The new rule aims to allow more flexibility for healthcare providers and suppliers not currently enrolled in Medicare to provide care to Medicare Advantage (MA) members. Also, providers who have chosen to opt-out of traditional Medicare are able to prescribe with Part D covered drugs or administer care for Part C beneficiaries.

The CMS Preclusion List is not made public for anyone to download, so before creating an account and going through the process to gain access, take a look to see if monitoring this list applies to your organization.


Are the Preclusion List and the OIG Exclusion List the Same?

No, healthcare organizations must check the CMS Preclusion list as well as monitor for state and federal exclusions (OIG LEIE, SAM, State Medicaid Lists) or sanctions on an ongoing basis. The Preclusion List does not replace regulatory requirements related to provider selection, credentialing, and oversight under the regulations at §§ 422.204 (MA organizations), 417.416 (1876 Cost Plans) and 460.64 through 460.71 (PACE organizations).

Use of the Preclusion List does not eliminate or address the responsibility for Medicare plans MA and Part D plans to validate that providers are not included on the Office of Inspector General (OIG) exclusion file.

The Preclusion List and exclusion file overlap in the sense that excluded providers will be on the preclusion list but precluded providers who are not excluded will not be on the exclusion file. Therefore, if a plan finds a provider on the OIG exclusion file, the plan is not required to check the Preclusion List.

It is easy for some confusion to set in because of the nature of common healthcare phrases or terms being used in multiple settings, but meaning completely different things. For example, the state exclusion list for Pennsylvania is called, “Pennsylvania Medicheck Precluded Providers List” as well as other instances of providers being considered, “precluded” on certain state exclusion/sanction lists.

Initial Preclusion List Insights

Our data team at ProviderTrust was able to gather some insights from the initial CMS Preclusion List including describing the overlap and differences between various federal lists and the types of healthcare providers or organizations that are found on the new list.

Are precluded individuals also excluded? 48% of precluded providers are also excluded on any state or federal source.

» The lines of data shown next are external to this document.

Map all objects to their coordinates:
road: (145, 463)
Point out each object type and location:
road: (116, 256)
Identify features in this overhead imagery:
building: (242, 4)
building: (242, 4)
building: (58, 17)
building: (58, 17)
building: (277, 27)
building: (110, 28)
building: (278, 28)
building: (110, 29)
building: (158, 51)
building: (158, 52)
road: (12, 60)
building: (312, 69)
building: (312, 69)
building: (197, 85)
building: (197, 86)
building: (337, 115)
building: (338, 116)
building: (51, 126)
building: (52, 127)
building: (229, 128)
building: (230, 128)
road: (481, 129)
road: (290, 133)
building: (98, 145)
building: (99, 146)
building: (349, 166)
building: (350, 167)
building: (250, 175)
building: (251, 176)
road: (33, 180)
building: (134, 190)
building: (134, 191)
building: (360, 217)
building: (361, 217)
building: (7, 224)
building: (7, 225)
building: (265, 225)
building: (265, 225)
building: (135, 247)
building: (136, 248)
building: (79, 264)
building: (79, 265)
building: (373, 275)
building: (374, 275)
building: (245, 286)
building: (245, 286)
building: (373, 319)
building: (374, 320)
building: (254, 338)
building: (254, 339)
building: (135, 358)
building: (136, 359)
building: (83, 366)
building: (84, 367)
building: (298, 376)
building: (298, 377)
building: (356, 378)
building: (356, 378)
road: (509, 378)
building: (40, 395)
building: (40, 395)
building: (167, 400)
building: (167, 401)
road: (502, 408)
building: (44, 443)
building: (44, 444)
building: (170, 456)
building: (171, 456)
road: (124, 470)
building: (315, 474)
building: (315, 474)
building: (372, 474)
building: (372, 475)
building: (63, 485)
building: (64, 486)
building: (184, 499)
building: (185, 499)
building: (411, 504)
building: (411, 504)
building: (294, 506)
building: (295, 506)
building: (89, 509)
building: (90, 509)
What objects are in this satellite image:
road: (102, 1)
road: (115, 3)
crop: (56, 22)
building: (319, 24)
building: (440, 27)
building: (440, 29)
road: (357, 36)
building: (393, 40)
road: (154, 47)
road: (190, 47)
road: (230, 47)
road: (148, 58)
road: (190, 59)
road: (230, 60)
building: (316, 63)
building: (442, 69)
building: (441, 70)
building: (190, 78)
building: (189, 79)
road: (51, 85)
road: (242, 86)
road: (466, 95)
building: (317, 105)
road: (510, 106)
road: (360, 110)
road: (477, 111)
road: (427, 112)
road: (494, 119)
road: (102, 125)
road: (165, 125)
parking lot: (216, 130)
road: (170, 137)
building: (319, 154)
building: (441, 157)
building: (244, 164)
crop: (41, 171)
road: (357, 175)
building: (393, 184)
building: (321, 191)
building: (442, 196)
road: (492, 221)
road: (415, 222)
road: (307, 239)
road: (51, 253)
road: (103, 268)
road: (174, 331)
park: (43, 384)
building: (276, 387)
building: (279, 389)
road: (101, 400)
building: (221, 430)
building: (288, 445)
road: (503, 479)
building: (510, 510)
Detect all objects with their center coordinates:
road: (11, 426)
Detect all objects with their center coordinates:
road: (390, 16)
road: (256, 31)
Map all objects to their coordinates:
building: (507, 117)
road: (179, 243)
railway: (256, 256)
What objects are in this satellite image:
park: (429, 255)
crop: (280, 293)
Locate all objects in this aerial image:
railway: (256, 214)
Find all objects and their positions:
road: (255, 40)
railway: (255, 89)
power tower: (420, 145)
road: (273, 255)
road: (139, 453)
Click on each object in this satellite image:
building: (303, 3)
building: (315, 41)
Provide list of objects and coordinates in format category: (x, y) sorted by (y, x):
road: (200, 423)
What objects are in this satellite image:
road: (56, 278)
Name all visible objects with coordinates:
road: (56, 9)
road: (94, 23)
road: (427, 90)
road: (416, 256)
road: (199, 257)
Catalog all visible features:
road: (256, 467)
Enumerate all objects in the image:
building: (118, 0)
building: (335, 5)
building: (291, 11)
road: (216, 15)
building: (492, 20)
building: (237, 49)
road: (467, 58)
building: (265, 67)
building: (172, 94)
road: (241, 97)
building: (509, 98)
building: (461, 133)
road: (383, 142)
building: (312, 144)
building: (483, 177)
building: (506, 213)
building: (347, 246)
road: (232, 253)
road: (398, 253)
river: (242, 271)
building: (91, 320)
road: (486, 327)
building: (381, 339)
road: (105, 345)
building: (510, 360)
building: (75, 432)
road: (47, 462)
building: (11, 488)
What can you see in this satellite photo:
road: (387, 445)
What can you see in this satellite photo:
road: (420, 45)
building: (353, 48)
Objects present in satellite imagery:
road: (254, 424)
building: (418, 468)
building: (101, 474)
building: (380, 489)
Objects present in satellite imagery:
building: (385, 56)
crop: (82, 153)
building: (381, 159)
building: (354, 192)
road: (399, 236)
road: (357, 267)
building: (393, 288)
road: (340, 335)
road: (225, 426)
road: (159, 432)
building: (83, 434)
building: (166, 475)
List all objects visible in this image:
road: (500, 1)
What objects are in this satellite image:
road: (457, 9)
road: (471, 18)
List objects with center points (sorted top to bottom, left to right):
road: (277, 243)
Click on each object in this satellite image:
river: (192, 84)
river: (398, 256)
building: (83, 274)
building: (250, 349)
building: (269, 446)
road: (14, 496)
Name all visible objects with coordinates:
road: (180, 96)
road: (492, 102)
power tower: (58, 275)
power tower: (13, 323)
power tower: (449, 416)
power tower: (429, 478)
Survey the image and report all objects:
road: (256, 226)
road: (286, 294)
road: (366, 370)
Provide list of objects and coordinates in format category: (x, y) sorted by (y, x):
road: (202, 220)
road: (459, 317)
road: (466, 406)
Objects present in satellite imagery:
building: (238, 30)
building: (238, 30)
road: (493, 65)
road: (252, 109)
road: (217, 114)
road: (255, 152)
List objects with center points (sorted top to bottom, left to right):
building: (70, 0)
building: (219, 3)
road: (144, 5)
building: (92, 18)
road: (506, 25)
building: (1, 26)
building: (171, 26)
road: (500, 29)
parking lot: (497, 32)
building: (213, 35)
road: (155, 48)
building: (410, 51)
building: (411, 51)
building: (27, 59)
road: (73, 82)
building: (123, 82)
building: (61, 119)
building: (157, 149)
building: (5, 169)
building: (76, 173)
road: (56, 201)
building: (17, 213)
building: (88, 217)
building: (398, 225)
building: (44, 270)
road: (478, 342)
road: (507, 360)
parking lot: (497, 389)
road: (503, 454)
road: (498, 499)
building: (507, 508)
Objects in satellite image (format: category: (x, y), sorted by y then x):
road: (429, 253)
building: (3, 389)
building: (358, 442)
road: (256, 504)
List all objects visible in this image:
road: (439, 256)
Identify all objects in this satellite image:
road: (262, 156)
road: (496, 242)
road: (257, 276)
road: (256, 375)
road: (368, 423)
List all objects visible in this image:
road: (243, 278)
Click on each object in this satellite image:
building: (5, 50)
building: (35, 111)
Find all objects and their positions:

January’s initial list included 1,336 total records, with 618 businesses and 718 individuals named. According to provider specialties, here is how the list was broken down:

TOP 10 Precluded Providers by Specialty

  • Clinic / Group Practice – 446
  • Internal Medicine – 95
  • Family Practice – 94
  • Chiropractic – 60
  • Nurse Practitioner – 50
  • Physician Assistant – 37
  • General Practice – 35
  • Psychiatry – 30
  • Clinical Social Worker – 30
  • Home Health Agency – 28

Excluded Providers on the Preclusion List

When comparing our data between exclusion and preclusion lists, 48% of precluded providers were also found to be excluded from any state or federal source (OIG LEIE,, All Medicaid State Lists). Our report also showed that 27 different sources (federal and state) were represented with the overlap between each list. On average, we’ve seen that it takes 173 days for a state exclusion to make it to the OIG LEIE, even though states are required to report within 30 days from HHS OIG. In addition to exclusions, there were a few other stats that stood out to us and overall provider monitoring – 7 NPIs on the list were found Inactive and 1 entity was found on the Medicare Opt-Out List as well.